0071 Note that rcu_assign_pointer() is used to update the ids->entries pointer,
0072 which includes any memory barriers required on whatever architecture
0073 you are running on::
0074
0075 static int grow_ary(struct ipc_ids* ids, int newsize)
0076 {
0077 struct ipc_id_ary* new;
0078 struct ipc_id_ary* old;
0079 int i;
0080 int size = ids->entries->size;
0081
0082 if(newsize > IPCMNI)
0083 newsize = IPCMNI;
0084 if(newsize <= size)
0085 return newsize;
0086
0087 new = ipc_rcu_alloc(sizeof(struct kern_ipc_perm *)*newsize +
0088 sizeof(struct ipc_id_ary));
0089 if(new == NULL)
0090 return size;
0091 new->size = newsize;
0092 memcpy(new->p, ids->entries->p,
0093 sizeof(struct kern_ipc_perm *)*size +
0094 sizeof(struct ipc_id_ary));
0095 for(i=size;i<newsize;i++) {
0096 new->p[i] = NULL;
0097 }
0098 old = ids->entries;
0099
0100 /*
0101 * Use rcu_assign_pointer() to make sure the memcpyed
0102 * contents of the new array are visible before the new
0103 * array becomes visible.
0104 */
0105 rcu_assign_pointer(ids->entries, new);
0106
0107 ipc_rcu_putref(old);
0108 return newsize;
0109 }
0110
0111 The ipc_rcu_putref() function decrements the array's reference count
0112 and then, if the reference count has dropped to zero, uses call_rcu()

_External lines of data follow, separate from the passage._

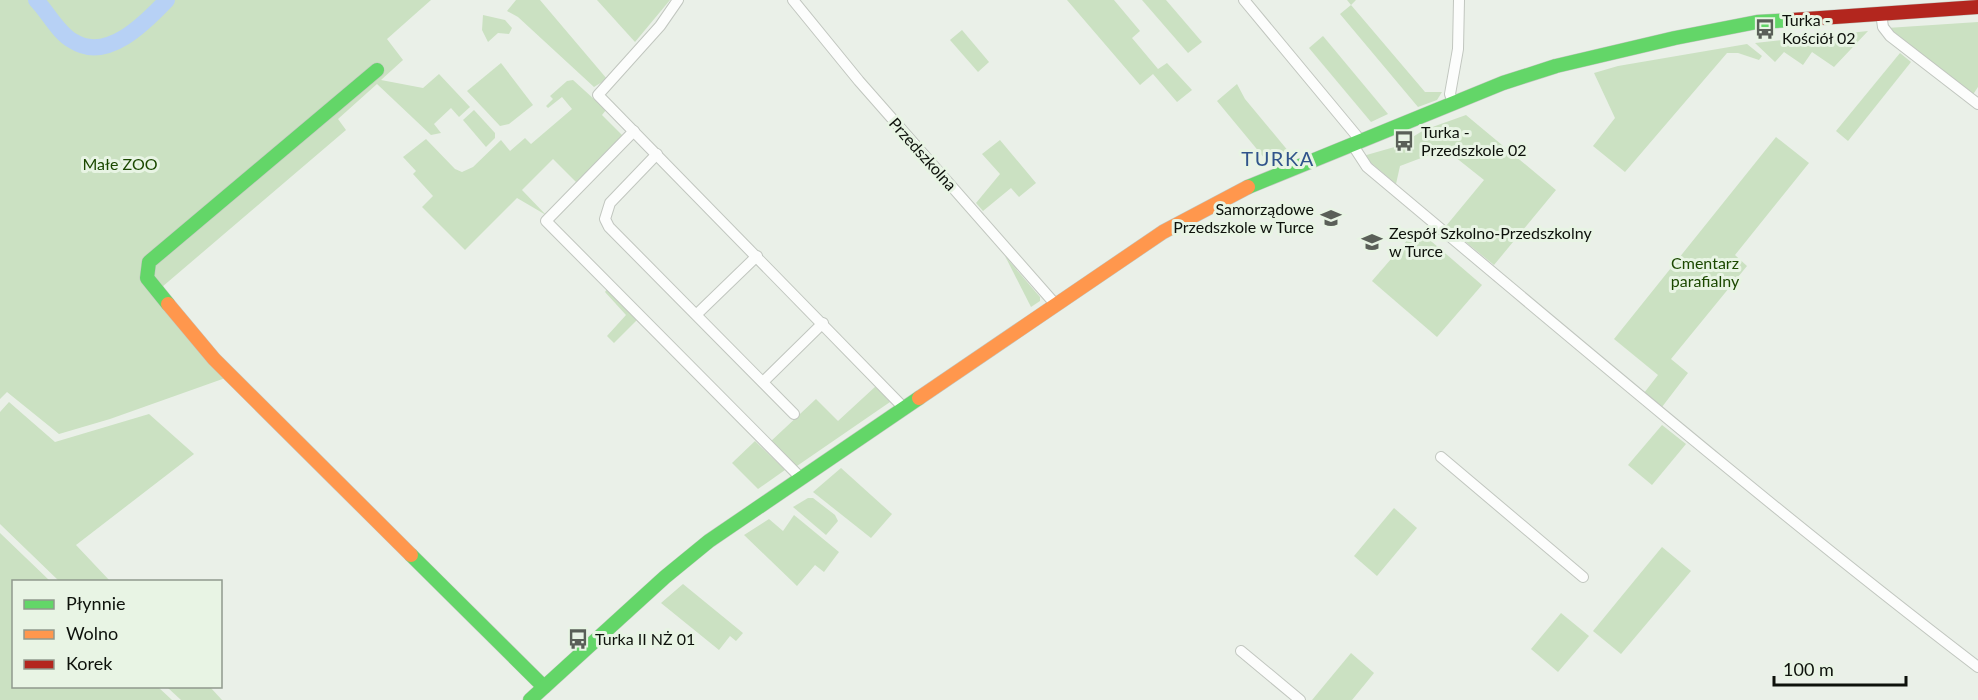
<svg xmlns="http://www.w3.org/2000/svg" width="1978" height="700" font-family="Lato,sans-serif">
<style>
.green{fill:#cbe1c2}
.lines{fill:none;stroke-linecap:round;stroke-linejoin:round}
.river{stroke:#b7d1f5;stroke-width:16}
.street-casing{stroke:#c1c6bf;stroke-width:12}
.fast-casing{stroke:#c1c6bf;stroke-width:15}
.slow-casing{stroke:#c1c6bf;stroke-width:15}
.jam-casing{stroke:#c1c6bf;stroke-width:15}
.street{stroke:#fcfdfc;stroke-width:10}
.fast{stroke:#63d668;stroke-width:14}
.slow{stroke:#ff974d;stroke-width:14}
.jam{stroke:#b3261e;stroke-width:14}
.labels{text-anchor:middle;stroke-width:6;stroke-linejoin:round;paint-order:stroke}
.poi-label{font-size:16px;fill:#0d110b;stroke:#e8f4e4;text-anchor:start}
.street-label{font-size:16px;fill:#0d110b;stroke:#e8f4e4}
.park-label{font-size:16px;fill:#1b4800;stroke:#e8f4e4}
.quarter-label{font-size:20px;letter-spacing:1.5px;fill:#30548b;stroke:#e8f4e4}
</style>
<rect width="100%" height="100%" fill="#eaf0e8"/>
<g class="green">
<path d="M0,0h431l-44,39 16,21 -22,20 42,8 16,-14 31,33 -11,10 -8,-9 -17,16 7,9 -10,2 -54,-51 -39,35 8,11 -184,157 69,89 -121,43 -51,15 -52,-42 -7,7z"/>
<path d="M516,0h24l67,79 -13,8 -76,-70 -11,-6z"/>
<path d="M597,0h73l-35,42z"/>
<path d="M1067,0h47l26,31 -8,7 26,31 9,-6 25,27 -15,12 -24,-28 -13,11z"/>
<path d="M1142,0h24l36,42 -14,11z"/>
<path d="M1347,0h9l-5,5 74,87h17l-5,8 -19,7 -78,-93 11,-9z"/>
<path d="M483,15l22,5 7,8 -3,6 -11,-1 -10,9 -6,-12z"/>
<path d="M1978,22v65l-6,9 -85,-68z"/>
<path d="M962,30l27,32 -11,10 -28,-32z"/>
<path d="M1868,31l-34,36 -22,-15 -9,13 -19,-13 -9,10 -20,-19z"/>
<path d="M1323,36l65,78 -17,8 -62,-74z"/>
<path d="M1747,44l15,12 -3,4 -21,-7h-11l-102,119 -32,-26 22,-28 -21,-45 24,-7z"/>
<path d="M1900,53l11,9 -63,79 -12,-10z"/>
<path d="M501,63l32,42 -24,19 -9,2 -33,-35z"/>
<path d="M573,80l33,30 -4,5 21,21 -45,48 -25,-25 -31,31 24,25 -29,-17 -52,52 -43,-43 11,-11 -20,-22 3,-3 -13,-14 23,-18 29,30 7,3 11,-5 28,-27 9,11 15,-13 6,6 41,-35 -10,-12 -14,11 -2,-2 7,-7 -3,-3 17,-15z"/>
<path d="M1237,84l8,15 49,59 -24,7 -53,-64z"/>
<path d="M474,110l21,23v5l-9,9 -23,-27z"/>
<path d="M1466,115l90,75 -62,75 -48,-39 38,-46 -39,-31 -45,17 -4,18 -33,-28 35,-10 26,-16z"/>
<path d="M1776,137l33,26 -74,92 12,11 -76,93 17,14 -26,34 -18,-14 14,-18 -44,-36z"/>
<path d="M1000,140l36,43 -17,14 -8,-9 -28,23 -7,-8 24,-29 -18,-20z"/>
<path d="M1417,229l65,56 -45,52 -65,-56z"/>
<path d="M1005,256l35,41v4l-9,6z"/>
<path d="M607,289l30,31 -23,23 -7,-7 19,-21 -21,-23z"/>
<path d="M876,386l14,16 -96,66 -25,-25 47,-44 22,22z"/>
<path d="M9,402l46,40 94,-28 45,40 -118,91 34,36h-51l-59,-57v-112z"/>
<path d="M1662,425l24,19 -34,41 -24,-20z"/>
<path d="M755,441l30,29 -27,19 -26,-26z"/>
<path d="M841,468l51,46 -21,24 -58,-46z"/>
<path d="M808,498h5l22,17 3,6 -12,14 -33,-28z"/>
<path d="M1394,508l23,20 -40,48 -23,-20z"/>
<path d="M794,515l45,37 -15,20 -9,-7 -18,21 -53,-51 25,-16 14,12z"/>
<path d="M0,533l50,48 -36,1v104l144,1 14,13h-172z"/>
<path d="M1662,547l29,24 -70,83 -28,-23z"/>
<path d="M683,584l60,49 -7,8 -6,-5 -11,14 -58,-47z"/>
<path d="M1561,613l28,23 -31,36 -27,-23z"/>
<path d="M1351,653l23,20 -22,27h-40z"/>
<path d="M167,687h43l12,13h-41z"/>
</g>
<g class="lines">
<path class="river" d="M36,0c12,12 22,33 37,41 34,22 73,-19 94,-41"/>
<g class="street-casing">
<g id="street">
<path d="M678,0l-18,26 -62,69 306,313"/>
<path d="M793,0l66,81 197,224"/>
<path d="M1244,0l117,141"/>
<path d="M1881,13l2,14 7,9 88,68"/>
<path d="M1453,103l-3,-9 8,-45 1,-49"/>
<path d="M634,131l-88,90 255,257"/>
<path d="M1352,144l15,23c202,169 402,340 611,500"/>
<path d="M657,154l-47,49 -5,16 4,8 185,187"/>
<path d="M697,314l60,-58"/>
<path d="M763,382l60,-59"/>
<path d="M1441,457l142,120"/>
<path d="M1241,651l59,49"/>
</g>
</g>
<g class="fast-casing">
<g id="fast">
<path d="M1248,187l255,-104 53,-17 119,-28 82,-16 35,-2"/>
<path d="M168,304l-21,-26 2,-16 228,-192"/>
<path d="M411,555l133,132"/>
<path d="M530,700l135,-123 44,-36 210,-143"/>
</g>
</g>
<g class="slow-casing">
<g id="slow">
<path d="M168,304l46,55 197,196"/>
<path d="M919,398l244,-166 85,-45"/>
</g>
</g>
<g class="jam-casing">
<path id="jam" d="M1792,20l186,-13"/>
</g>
<use href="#street" class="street"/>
<use href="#fast" class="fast"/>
<use href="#slow" class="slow"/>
<use href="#jam" class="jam"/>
</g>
<defs>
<g id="bus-bare" transform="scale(1.62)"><path d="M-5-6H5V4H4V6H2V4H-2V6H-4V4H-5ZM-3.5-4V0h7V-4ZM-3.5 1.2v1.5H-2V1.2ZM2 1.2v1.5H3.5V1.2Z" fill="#5a5f58" stroke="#e8f4e4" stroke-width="2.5" paint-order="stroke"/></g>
<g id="school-bare" transform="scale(1.62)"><path d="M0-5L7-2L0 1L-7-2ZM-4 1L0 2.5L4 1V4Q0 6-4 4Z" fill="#5a5f58" stroke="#e8f4e4" stroke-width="2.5" paint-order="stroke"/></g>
</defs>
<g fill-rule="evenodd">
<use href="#bus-bare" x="1765" y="29"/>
<use href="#bus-bare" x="1404" y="141"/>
<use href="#school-bare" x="1331" y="218"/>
<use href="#school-bare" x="1372" y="242"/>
<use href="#bus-bare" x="578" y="639"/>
</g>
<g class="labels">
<g class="poi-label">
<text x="1782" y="26">Turka -<tspan x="1782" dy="18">Kościół 02</tspan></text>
<text x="1421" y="138">Turka -<tspan x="1421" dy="18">Przedszkole 02</tspan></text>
<text x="1314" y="215" text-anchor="end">Samorządowe<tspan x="1314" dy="18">Przedszkole w Turce</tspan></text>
<text x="1389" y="239">Zespół Szkolno-Przedszkolny<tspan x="1389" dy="18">w Turce</tspan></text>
<text x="595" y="645">Turka II NŻ 01</text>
</g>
<g class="street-label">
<text transform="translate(923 154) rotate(48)" y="6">Przedszkolna</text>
</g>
<g class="park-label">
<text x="120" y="170">Małe ZOO</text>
<text x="1705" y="269">Cmentarz<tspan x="1705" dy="18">parafialny</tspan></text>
</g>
<g class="quarter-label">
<text x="1278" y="166">TURKA</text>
</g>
</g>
<rect x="12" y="580" width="210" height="108" fill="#e8f4e4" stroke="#90998d" stroke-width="1.5"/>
<rect x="24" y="600" width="30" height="9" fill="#63d668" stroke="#90998d" stroke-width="1.5"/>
<text x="66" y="610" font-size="18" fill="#0d110b">Płynnie</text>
<rect x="24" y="630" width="30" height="9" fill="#ff974d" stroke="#90998d" stroke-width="1.5"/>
<text x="66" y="640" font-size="18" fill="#0d110b">Wolno</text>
<rect x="24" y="660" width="30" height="9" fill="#b3261e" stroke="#90998d" stroke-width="1.5"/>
<text x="66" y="670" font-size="18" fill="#0d110b">Korek</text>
<path d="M1774 676v9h132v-9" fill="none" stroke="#0d110b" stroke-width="3"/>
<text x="1783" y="676" font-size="18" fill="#0d110b" stroke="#e8f4e4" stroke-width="4.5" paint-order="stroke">100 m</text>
</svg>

0113 to free the array after a grace period has elapsed.
0114
0115 The array is traversed by the ipc_lock() function. This function
0116 indexes into the array under the protection of rcu_read_lock(),
0117 using rcu_dereference() to pick up the pointer to the array so
0118 that it may later safely be dereferenced -- memory barriers are
0119 required on the Alpha CPU. Since the size of the array is stored
0120 with the array itself, there can be no array-size mismatches, so
0121 a simple check suffices. The pointer to the structure corresponding
0122 to the desired IPC object is placed in "out", with NULL indicating
0123 a non-existent entry. After acquiring "out->lock", the "out->deleted"
0124 flag indicates whether the IPC object is in the process of being
0125 deleted, and, if not, the pointer is returned::
0126
0127 struct kern_ipc_perm* ipc_lock(struct ipc_ids* ids, int id)
0128 {
0129 struct kern_ipc_perm* out;
0130 int lid = id % SEQ_MULTIPLIER;
0131 struct ipc_id_ary* entries;
0132
0133 rcu_read_lock();
0134 entries = rcu_dereference(ids->entries);
0135 if(lid >= entries->size) {
0136 rcu_read_unlock();
0137 return NULL;
0138 }
0139 out = entries->p[lid];
0140 if(out == NULL) {
0141 rcu_read_unlock();
0142 return NULL;
0143 }
0144 spin_lock(&out->lock);
0145
0146 /* ipc_rmid() may have already freed the ID while ipc_lock
0147 * was spinning: here verify that the structure is still valid
0148 */
0149 if (out->deleted) {
0150 spin_unlock(&out->lock);
0151 rcu_read_unlock();
0152 return NULL;
0153 }
0154 return out;
0155 }
0156
0157 .. _answer_quick_quiz_seqlock:
0158
0159 Answer to Quick Quiz:
0160 Why is it so important that updates be rare when using seqlock?
0161
0162 The reason that it is important that updates be rare when
0163 using seqlock is that frequent updates can livelock readers.
0164 One way to avoid this problem is to assign a seqlock for
0165 each array entry rather than to the entire array.